Honda's Accord Hybrid is one safe car, with crumple zones to absorb the impact of a crash as well as front, side, and curtain dual-stage air bags; it achieved five- and four-star ratings for the front and rear occupants, respectively, and has a four-star rollover rating. The car comes with a three-year/ 36,000-mile warranty, but the hybrid parts are covered for eight years/ 80,000 miles, which is a step up from Toyota's six-year warranty of the Prius's hybrid drivetrain. Honda's Web site offers a good mix of technology primers, specifications, and Q&As about hybrid engineering. There's even a page that describes how to take the Clean Fuel Vehicle tax deduction. An added bonus is the Owner Link section that has the car's service schedule, links to find local dealers and schedule appointments, and an estimate of the car's current trade-in value. Honda staffs a 24-hour toll-free support line, but neither the operator we talked to nor a local dealer could answer our question about the PC Card slot; a Honda representative called two days later with an answer.
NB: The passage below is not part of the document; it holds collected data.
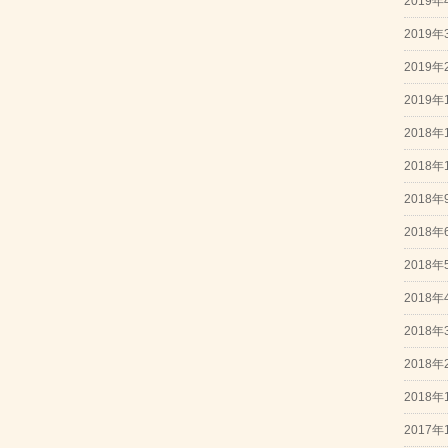
2019年
2019年
2019年
2019年
2018年
2018年
2018年
2018年
2018年
2018年
2018年
2018年
2018年
2017年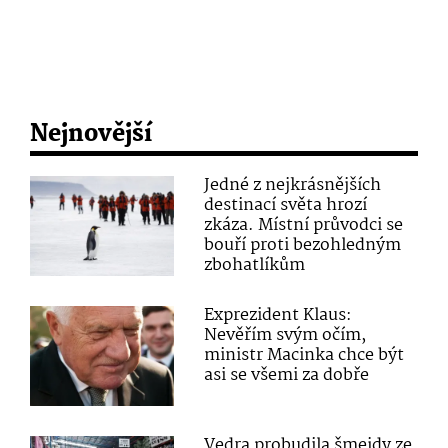
Nejnovější
Jedné z nejkrásnějších
destinací světa hrozí
zkáza. Místní průvodci se
bouří proti bezohledným
zbohatlíkům
Exprezident Klaus:
Nevěřím svým očím,
ministr Macinka chce být
asi se všemi za dobře
Vedra probudila šmejdy ze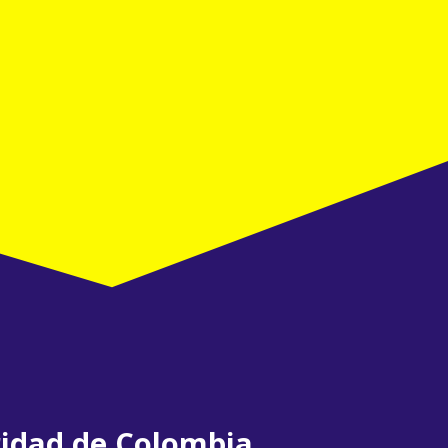
idad de Colombia.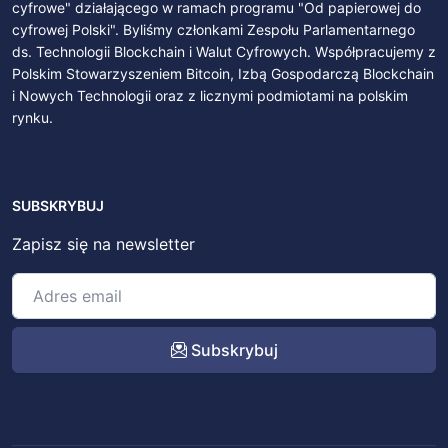
cyfrowe" działającego w ramach programu "Od papierowej do
cyfrowej Polski". Byliśmy członkami Zespołu Parlamentarnego
ds. Technologii Blockchain i Walut Cyfrowych. Współpracujemy z
Polskim Stowarzyszeniem Bitcoin, Izbą Gospodarczą Blockchain
i Nowych Technologii oraz z licznymi podmiotami na polskim
rynku.
SUBSKRYBUJ
Zapisz się na newsletter
Subskrybuj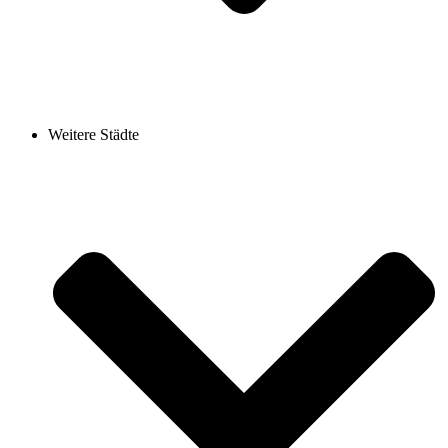
Weitere Städte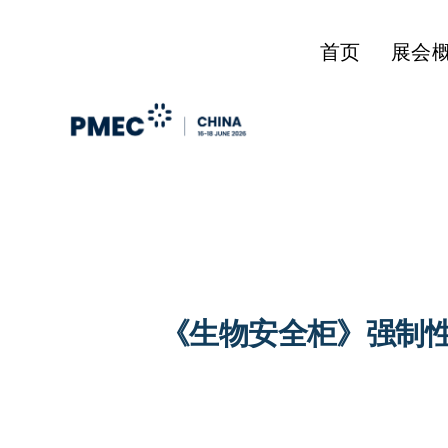
首页
展会
《生物安全柜》强制性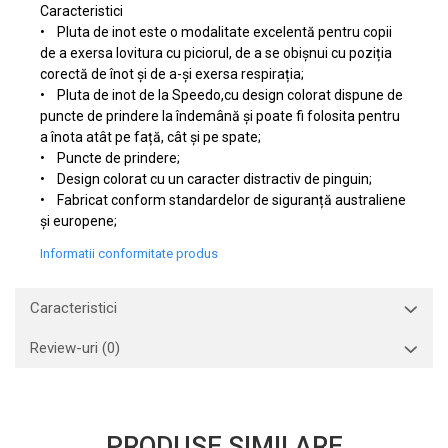
Caracteristici
• Pluta de inot este o modalitate excelentă pentru copii
de a exersa lovitura cu piciorul, de a se obișnui cu poziția
corectă de înot și de a-și exersa respirația;
• Pluta de inot de la Speedo,cu design colorat dispune de
puncte de prindere la îndemână și poate fi folosita pentru
a înota atât pe față, cât și pe spate;
• Puncte de prindere;
• Design colorat cu un caracter distractiv de pinguin;
• Fabricat conform standardelor de siguranță australiene
și europene;
Informatii conformitate produs
Caracteristici
Review-uri
(0)
PRODUSE SIMILARE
|0 to 60mph acceleration||30mph to 50mph lane-pass test||Braking distance||Noise||Fuel economy|
To gauge how well the car performs in real-world situations, we put it through a battery of instrumented tests that simulate actual road maneuvers. With an Escort GT2 Vehicle Performance Computer monitoring the action, we start from a level stopped position, calibrate the device before each run, repeat each test at least three times, and average the results.
0 to 60mph
From a dead stop, we smoothly press on the accelerator to the floor as we lift off of the brake pedal to accelerate as quickly as possible. While moving, we take note as to whether the car veers right or left or loses traction.
30mph to 50mph lane pass
To simulate the car's ability to accelerate at speed, we time how long it takes to go from 30mph to 50mph.
From a steady speed of at least 65mph, we firmly press on the brake pedal to slow the car down to a complete halt while noting if the car veers either way, the level of ABS shutter, and if there is any fading. The computer starts recording the braking distance at 60mph.
Starting with a full tank of 87 octane or greater fuel, we drive on a variety of roads for at least 350 miles and compute the vehicle's gas mileage based on what's consumed and the odometer reading. While duplicating the driving route and conditions is impossible, we strive for a real-world mix of city (frequent stop and go), suburban (midrange speeds with occasional stops), and rural driving (steady highway speeds).
Driving at a steady speed of 60mph, we set a RadioShack sound-level meter on the passenger seat. We record an average the measurement over a 15-second period.